* _Textauszug_
====

Mit fortschreitender Auftrittsdauer steigt auch die Temperatur im Raum. Das hat wiederum vermehrt Arbeit für das Barpersonal zur Folge. Der aufgekommene Durst will schliesslich gelöscht werden. Ausgestattet mit einer erneut befeuchteten Kehle geht das unermüdliche Herumhüpfen und Ausüben von Balzritualen (oder so etwas Ähnlichem) schnörkellos weiter. Sitar-Maestro Marco Piccapietra kriegt das Grinsen gar nicht mehr aus seiner Visage. Den Schlusspunkt setzen die Künstler nach rund 80 Minuten mit dem Track «Perelìn». Anschliessend geht’s – begleitet von tosendem Applaus – in den wohlverdienten Feierabend und zum einen oder anderen Schlummertrunk.

====

* _Gezeigtes Material_

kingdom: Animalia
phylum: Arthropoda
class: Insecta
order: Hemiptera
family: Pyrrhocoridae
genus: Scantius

====

* _Übungsaufgaben_
1/ Mit welchem Track setzen die Künstler laut dem Textauszug über das Konzert den Schlusspunkt?
2/ Setze den Textauszug über das Konzert im Anschluss an seinen letzten Satz fort.
Die Einträge stehen in keinem Zusammenhang mit dem Textauszug.

* _Lösungen_
1/ Mit dem Track «Perelìn».

2/
Das Fanzit – Koenix, Varda
Wir wurden Zeuge einer schweisstreibenden Mittelalter-Fete in der Met-Bar! Sowohl Varda als auch Koenix vermochten zu überzeugen und konnten sich auf eine hammermässige Soundqualität stützen. Die gut besuchte Location beherbergte den ganzen Abend lang eine feierwütige Meute. Weitere Begegnungen mit diesen Kapellen schliesse ich freilich nicht aus.
Setlist – Varda
- Indigo / Bärentanz
- Skol
- Hi Ri Horeinno
- Snjór Eldur
- Harassa
- My Mother
- Helvegen (Wardruna-Cover)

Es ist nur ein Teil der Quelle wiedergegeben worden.